Only 4 gms but what a start for kristian! Early ROY favorite. Looks like a chourio/merrill type of 1st yr in store for him
@chandler
I would say more like chourio, Merrill’s rookie season was on another level, he lead his team one step away from the world series, that’s gonna be very hard for campbell to do.
Russian: I’m glad Skenes won ROY last season because he wasn’t gonna win the Cy Young. I was just surprised at his margin of victory over Merrill, who was sensational.
i thought tms earn PPI pick if player finishes 2nd in ROY but i looked it up it says “Players who earn second or third in Rookie of the Year voting earn their teams a pick in the international draft if they ever have one. ”
international draft??

| WHAT TO DO |
(1) Reproduce the stretch of the Rookie of the Year comments from "Only 4 gms but" through "who was sensational.".
(2) Answer these about the Rookie of the Year comments:
(a) How many games does the first comment say Kristian has played?
(b) Whose rookie season does the reply call "on another level"?
(c) Under the quoted rule, what do teams earn when a player finishes second or third in Rookie of the Year voting?
(3) Pick up the Rookie of the Year comments after their last line and keep the discussion going.

| GIVEN DATA |
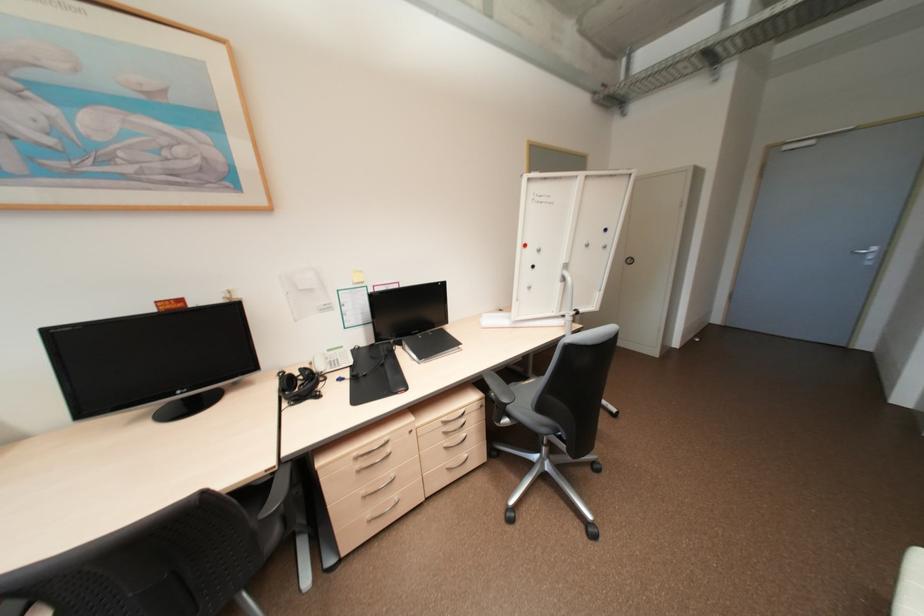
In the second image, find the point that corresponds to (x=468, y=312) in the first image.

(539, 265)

| TASK-BY-TASK RESULTS |
(1)
Only 4 gms but what a start for kristian! Early ROY favorite. Looks like a chourio/merrill type of 1st yr in store for him
@chandler
I would say more like chourio, Merrill’s rookie season was on another level, he lead his team one step away from the world series, that’s gonna be very hard for campbell to do.
Russian: I’m glad Skenes won ROY last season because he wasn’t gonna win the Cy Young. I was just surprised at his margin of victory over Merrill, who was sensational.

(2)
(a) 4
(b) Merrill's
(c) A pick in the international draft, if there ever is one

(3)
merrill can still earn SD a ppi pick if he finishes top 3 in mvp in 2025 or 26
Come on Brais… even the president of you fan club is shaking his head… it might not be Wrigley but a nail and hook to hang up your clothes ain’t that bad .. for 3 games no less… and your not playing… first time your in town we need to talk at pizzeria uno and discuss appropriate conduct in Chicago…
It’s like the part time temp worker who complains about the break room they spend all day in
Cubs bullpen probably needs to stay focused on the cramped conditions opposing teams put them in on the mound. And less on where they’re putting on those bomb squad uniforms.
FJF
Breaking News; Brasier traded to A’s
West Sacramento is a proving ground for MLB’s next era of expansion and team movement, and few are realizing it yet.